In 1922, the thirty-year-old Count is deemed an unrepentant aristocrat by a Bolshevik tribunal and sentenced to house arrest in the Metropol, a grand hotel across the street from the Kremlin. Unexpectedly, his reduced circumstances provide him entry to a new world as he forges friendships with the hotel's other residents, including a willful actress, a shrewd Kremlinite, a gregarious American, and a temperamental chef. The book is brimming with humor, a glittering cast of characters, and one beautifully rendered scene after another.  
Lady Cop Makes Trouble, by Amy Stewart
One reviewer labeled Constance Kopp "An American answer to Maisie Dobbs." Following their debut appearance in Amy Stewart's Girl Waits with Gun, Constance and her sisters return in Lady Cop Makes Trouble.

After being appointed one of the nation's first female detectives, she is tasked with chasing down fugitives on the streets of New York City and New Jersey. Based on the real-life adventures of Constance Kopp and her sisters Norma and Fleurette, this second installment takes us further into the romping, riveting story of a woman who defied expectations, forged her own path, and tackled crime -- and actual criminals -- along the way. In addition to her new Kopp series, Amy Stewart is also the author of the nonfiction books The Drunken Botanist, Wicked Plants, and Wicked Bugs, Joining Ann Patchett in her commitment to independent bookselling, Stewart and her husband own a bookstore in northern California.

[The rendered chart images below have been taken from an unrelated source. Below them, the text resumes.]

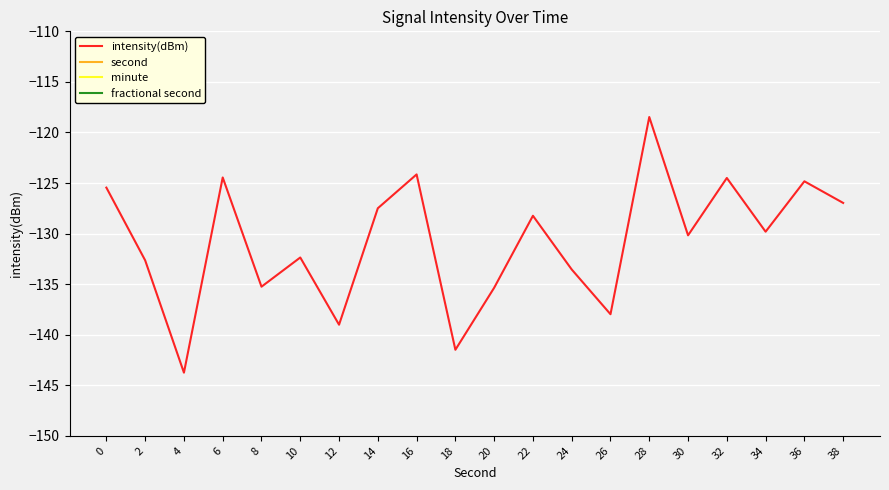

Reading right to left, extract all data points from this chart.

intensity(dBm): -127.0	-124.8	-129.8	-124.5	-130.2	-118.5	-138.0	-133.6	-128.2	-135.4	-141.5	-124.1	-127.5	-139.0	-132.4	-135.3	-124.5	-143.8	-132.6	-125.5
second: 38.0	36.0	34.0	32.0	30.0	28.0	26.0	24.0	22.0	20.0	18.0	16.0	14.0	12.0	10.0	8.0	6.0	4.0	2.0	0.0
minute: 0.0	0.0	0.0	0.0	0.0	0.0	0.0	0.0	0.0	0.0	0.0	0.0	0.0	0.0	0.0	0.0	0.0	0.0	0.0	0.0
fractional second: 0.0	0.0	0.0	0.0	0.0	0.0	0.0	0.0	0.0	0.0	0.0	0.0	0.0	0.0	0.0	0.0	0.0	0.0	0.0	0.0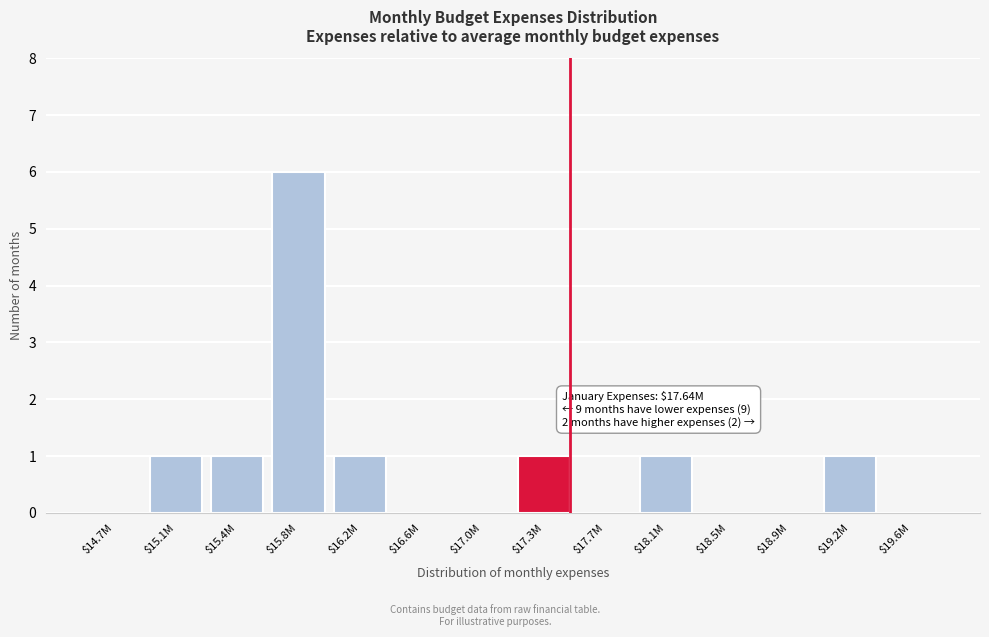

The value at $18.9M is 0. True or false?

True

Mad Enchantment,  by Ross King
Claude Monet is one of the world's most beloved artists, and his paintings of the water lilies in his garden at Giverny are the most famous of his creations. Ross King is the bestselling author of books on such great geniuses as Michelangelo, Leonardo de Vinci, and Filippo Brunelleschi. In his newest book, Mad Enchantment: Claude Monet and the Painting of the Water Lilies, King tells the story of the creation of these paintings from Monet's later years. Linking great artistic achievement to the personal and historical dramas unfolding around it, capturing colorful details of Monet's lavish lifestyle, tempestuous personality, and abiding friendships, the author presents an intimate and revealing portrait of an iconic figure in world culture.    

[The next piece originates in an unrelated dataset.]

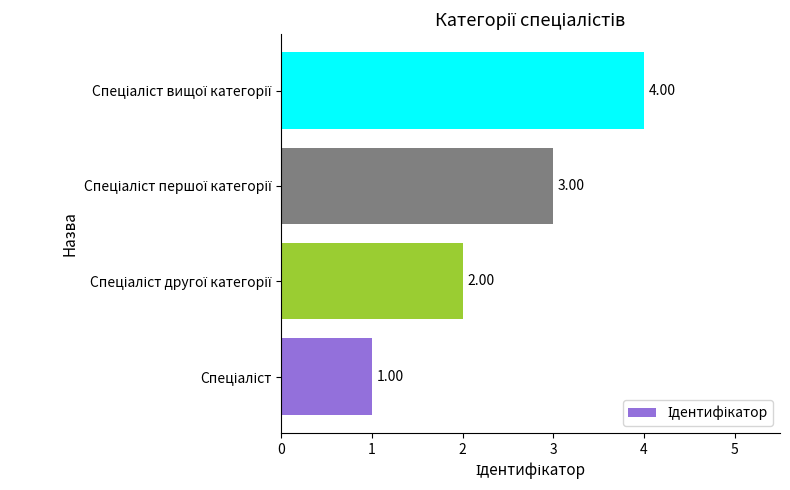

How many bars are there in total?

4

The Boy Who Runs, by John Brant
Portland author John Brant brings us the story of an amazing athlete and internationally recognized humanitarian in his new book The Boy Who Runs: The Odyssey of Julius Achon. Achon was born in northern Uganda in 1976, five years into Idi Amin's reign of terror. At age 12, while playing soccer on a dusty patch of dirt, Achon was taken by members of the notorious Lord's Resistance Army and made a boy soldier. When he became free he discovered his talents as a runner, which led to a career as one of the world's foremost middle-distance runners. But then a devastating tragedy prevented him from pursuing gold at the 2004 Olympics in Athens, and he was once again forced to forge a new path for himself. Today he is the director of the Achon Uganda Children's Fund, a charity whose mission is to improve the quality of life in rural Uganda through access to healthcare, education, and athletics. Brant is an award-winning sportswriter who is also the author of the book Duel in the Sun: Alberto Salazar, Dick Beardsley, and America's Greatest Marathon.

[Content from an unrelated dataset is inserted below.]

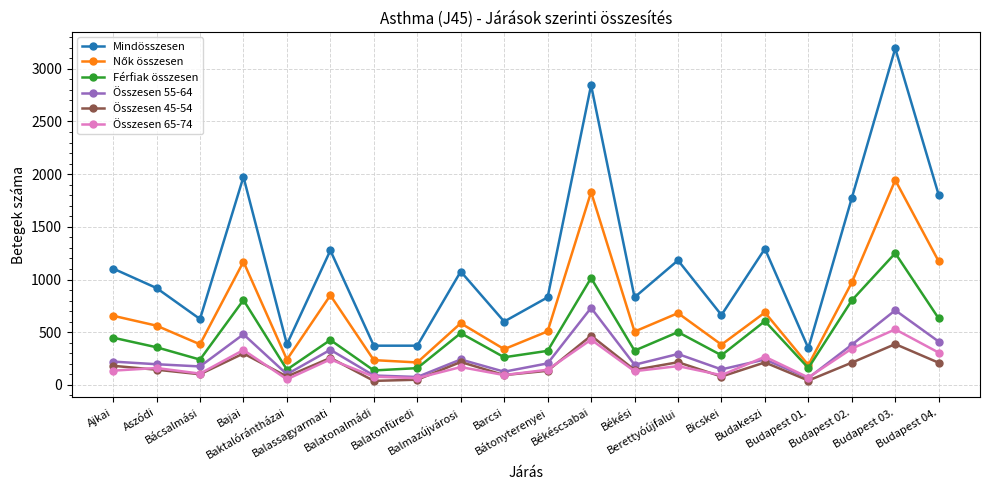

What is the greatest value displayed?

3193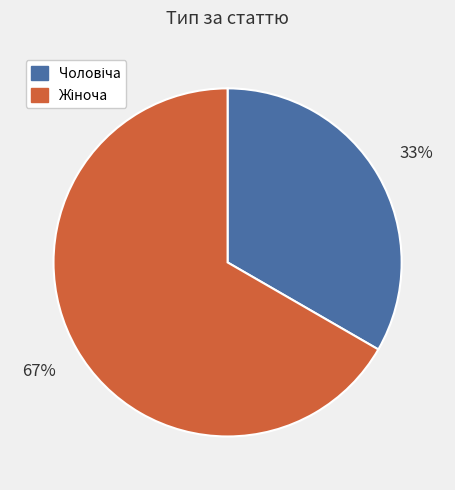

Is there any slice that represents more than half of the pie?

Yes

The Girl with the Lower Back Tattoo, by Amy Schumer
Women of all ages, and men, too, will have plenty to say about comedian Amy Schumer's first-ever book, The Girl With The Lower Back Tattoo. Fans of the television series "Inside Amy Schumer" and the movie "Trainwreck" will delight in this frank memoir (although Schumer says it isn't a memoir). Ranging from the raucous to the romantic, these refreshingly candid personal and observational essays will likely leave you nodding your head in recognition. Second-wave feminists may say "but..." and lovers of parody will chortle at the title. Pop culture devotees will relish the insider gossip and there is ample material for amateur sociologists studying dysfunctional family life in the late 20th century.